**Trecho de texto:**

Decerto o tempo é inimigo da
viabilidade eleitoral de uma candidatura do chamado “centro
democrático”. Quanto maior for a demora na definição de uma ou mais
chapas que congreguem agendas minimamente comuns – notadamente a
inarredável defesa da democracia e dos valores republicanos, a retomada
do crescimento econômico, a eficiência do Estado, o aprimoramento do
Sistema Único de Saúde (SUS) e a valorização da educação pública como
política de desenvolvimento humano –, menor será a competitividade
dessas candidaturas, tão ansiadas que são por milhões de brasileiros que
não querem ser reféns de duas opções conhecidas e sabidamente ruins
para o País, ainda que em diferentes graus.
Enquanto Bolsonaro e
Lula já estão em franca campanha eleitoral, pré-candidatos afastados
desses dois polos patinam para conquistar os eleitores. De acordo com
uma pesquisa do Ipec realizada recentemente, a soma das intenções de
voto em Lula e Bolsonaro, hoje, é quase cinco vezes maior do que a soma
das intenções de votos em Ciro Gomes, João Doria e Luiz Henrique
Mandetta, os “centristas” mais bem colocados. Como se vê, a missão do
centro não é trivial e, de fato, o impeachment de Bolsonaro aliviaria a
faina.

**Pedido escrito:** Por favor, repita tudo o que vai desde "Decerto o tempo" até "em diferentes graus." no texto sobre as candidaturas de centro.

**Dados extraídos:**

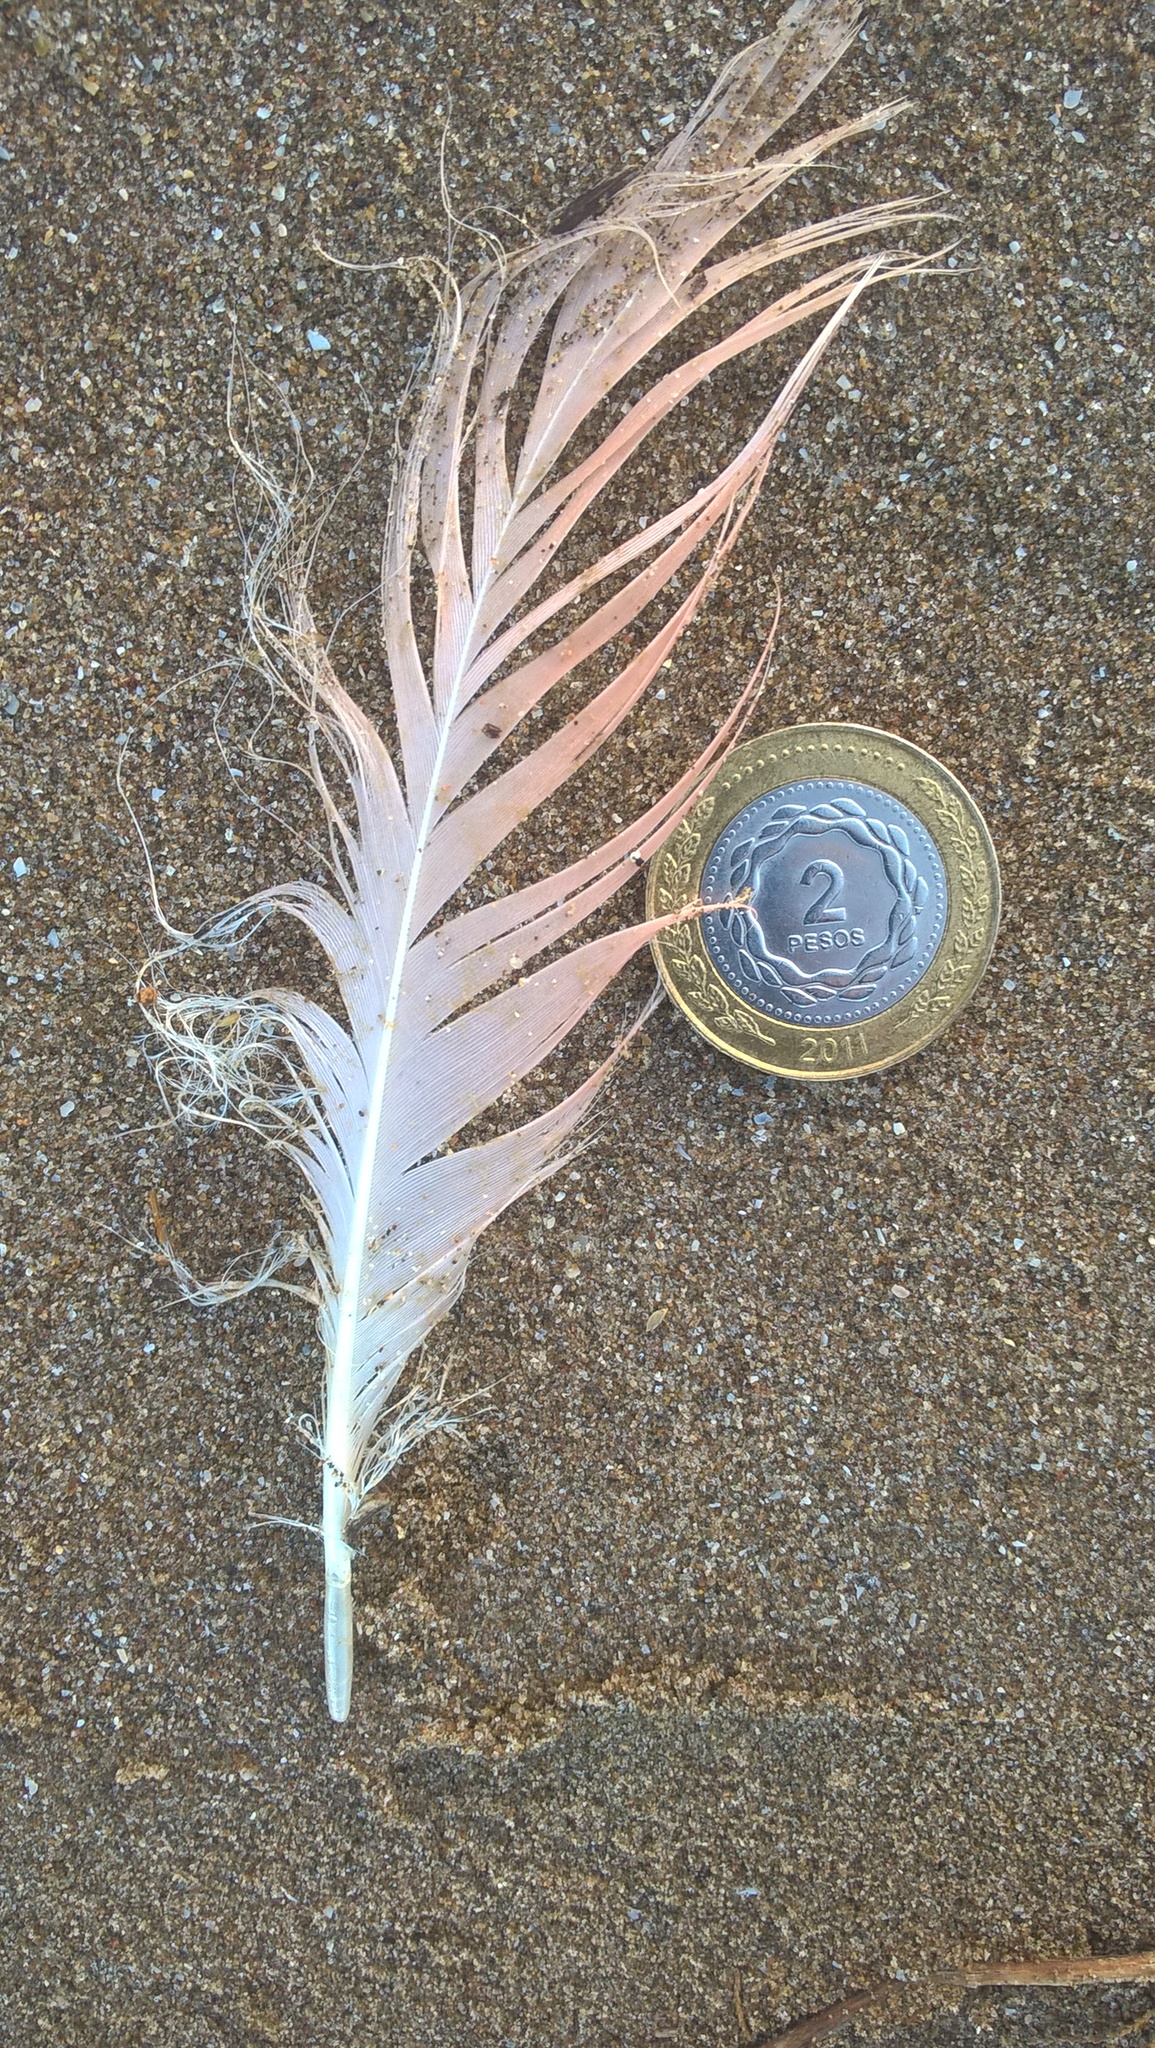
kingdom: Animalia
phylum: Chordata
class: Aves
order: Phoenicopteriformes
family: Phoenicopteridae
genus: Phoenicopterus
==
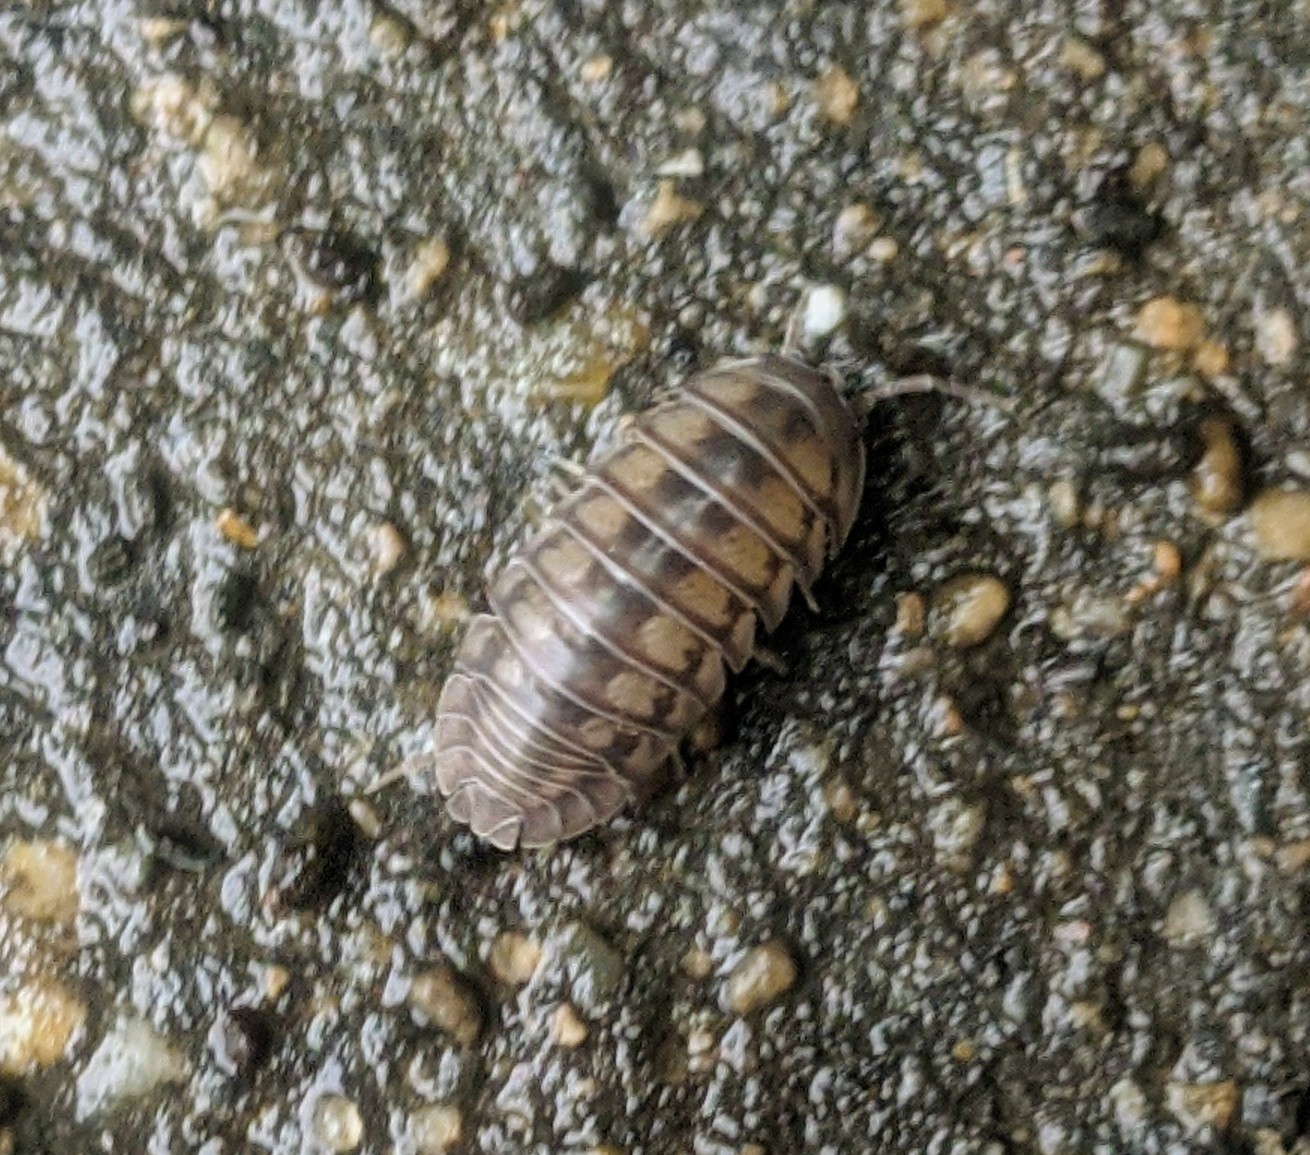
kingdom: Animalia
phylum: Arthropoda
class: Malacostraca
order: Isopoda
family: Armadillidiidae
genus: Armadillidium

**Resposta:**
Decerto o tempo é inimigo da
viabilidade eleitoral de uma candidatura do chamado “centro
democrático”. Quanto maior for a demora na definição de uma ou mais
chapas que congreguem agendas minimamente comuns – notadamente a
inarredável defesa da democracia e dos valores republicanos, a retomada
do crescimento econômico, a eficiência do Estado, o aprimoramento do
Sistema Único de Saúde (SUS) e a valorização da educação pública como
política de desenvolvimento humano –, menor será a competitividade
dessas candidaturas, tão ansiadas que são por milhões de brasileiros que
não querem ser reféns de duas opções conhecidas e sabidamente ruins
para o País, ainda que em diferentes graus.